This question shouldn't be entirely that hard but for some reason when I check with my peers, all of us have completely varying or different answers... Here is the question. (Scanned the question from my worksheet)

So for

**PART A**, I did this.

$\displaystyle y' = 4x^3 - 10x^2y\frac{dy}{dx} - 10xy^2 + 16y^3\frac{dy}{dx} = 0$

$\displaystyle -10x^2y\frac{dy}{dx} +16y^3\frac{dy}{dx} = -4^3 + 10xy^2$

$\displaystyle \frac{dy}{dx}(16y^3 - 10x^2y) = 10xy^2 - 4x^3$

$\displaystyle \frac{dy}{dx} = \frac{10xy^2 - 4x^3}{16y^3 - 10x^2y} = \frac{5xy^2 - 2x^3}{8y^3 - 5x^2y}$

Then for

**PART B**, I plugged in (2,1) into my dy/dx and I got the slope to be 1/2 and thus my tangent line equation for $\displaystyle \ell$ was $\displaystyle y = \frac{1}{2}x + 0$

Then for

**PART C**, I set the equation to $\displaystyle y(2) = 0$ for $\displaystyle x=2$ and I got that $\displaystyle y = 1, -1, 2, -2$. But I'm not sure what to do with this...

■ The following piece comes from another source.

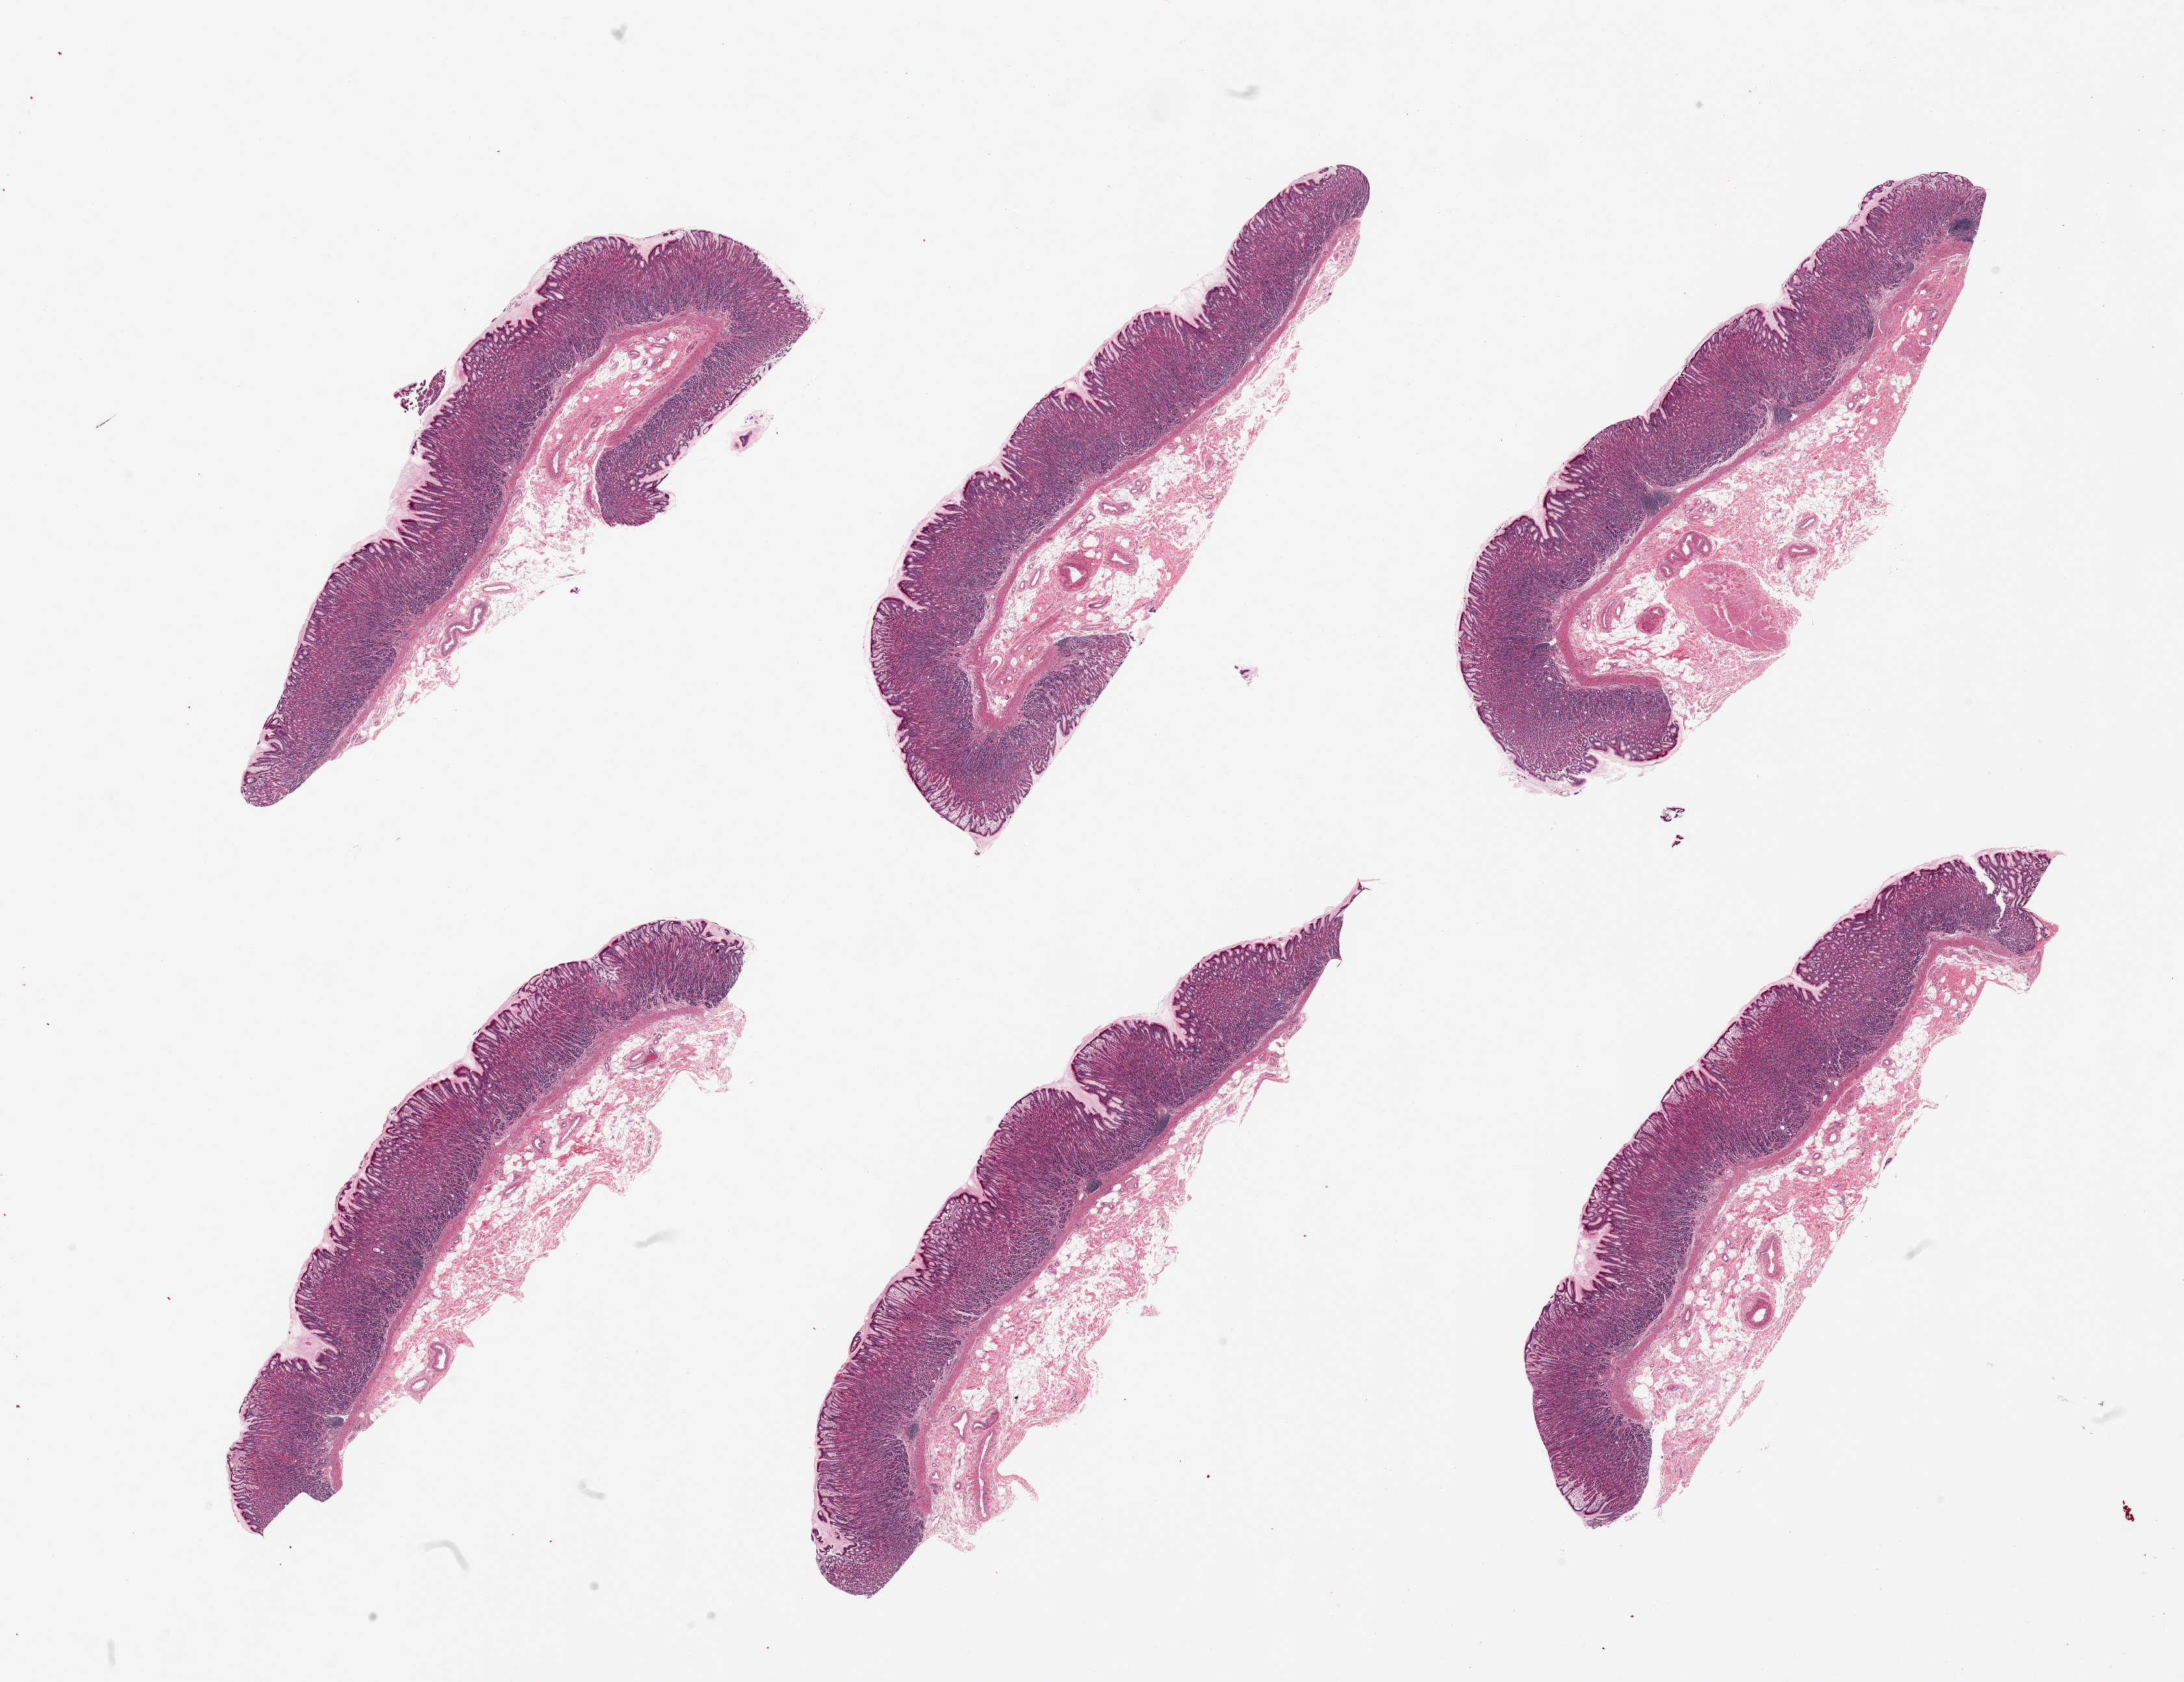
H&E whole-slide image — whole scanned area (about 26.6 x 20.5 mm) shown as a low-resolution overview. PAXgene-fixed, paraffin-embedded tissue. Target tissue: stomach. Donor tissue sample. Donor: female.
Pathologist's review note for this sample: 6 pieces, mucosa extremely well preserved, ~1.2mm, ~50-75% thickness, valuable specimen.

So this is the work I did so far and I'm not sure on how to figure out part C or D of the question... If anyone could correct or check my initial work to see that it's correct or help me with Part C and D, then I would be really grateful! Because with some peers I was checking my work with, they got different derivatives or for part B got slopes like -3/14 or -13/14.